Absolute configuration modulation attenuated total reflection IR spectroscopy: An in situ method for probing chiral recognition in liquid chromatography

摘要

A method to selectively probe the different adsorption of enantiomers at chiral solid-liquid interfaces is applied, which combines attenuated total reflection infrared spectroscopy and modulation spectroscopy. The spectral changes on the surface are followed while the absolute configuration of the adsorbate is changed periodically. Demodulated spectra are calculated by performing a subsequent digital phase-sensitive data analysis.
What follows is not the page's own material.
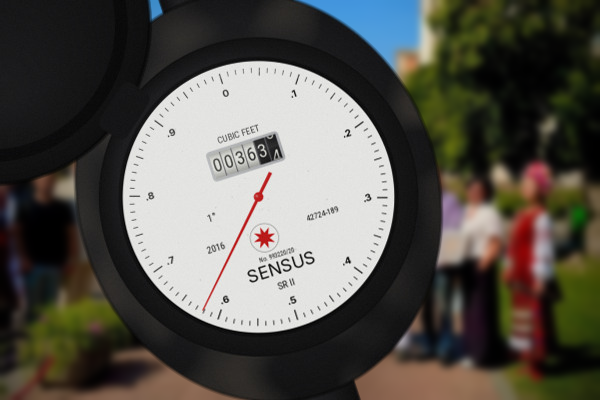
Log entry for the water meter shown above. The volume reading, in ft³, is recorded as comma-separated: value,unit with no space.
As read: 3633.62,ft³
The method is sensitive solely to the difference of the interaction of the two enantiomers with the chiral surface, and the small spectral changes are amplified by the phase-sensitive data analysis. Its potential is demonstrated by investigating an already well-studied system in liquid chromatography, namely, the enantiomer separation of N-3,5-dinitrobenzoyl-(R,S)-leucine (DNB-(R,S)-Leu) using tert-butylcarbamoyl quinine (tBuCQN) as the chiral selector immobilized on the surface of porous silica particles. The performed experiments and density functional theory calculations confirm an interaction model that was proposed earlier based on solution NAIR and XRD in the solid state. It emerges that the ionic interaction is the strongest one, but the main reason for the potential for enantioseparation of the chiral stationary phase (CSP) is the distinct formation of a hydrogen bond of the (S)enantiomer with the chiral selector. This H-bond is established between the amide N-H of DNB-(S)-Leu with the carbamate C=O of the CSP, The (R)-enantiomer instead shows no specific hydrogen bonds. Only the unspecific ionic bonding between the protonated quinine part of the tBuCQN and the carboxylate of the DNB-(R)-Leu (holds also for DNB-(S)-Leu) is observed.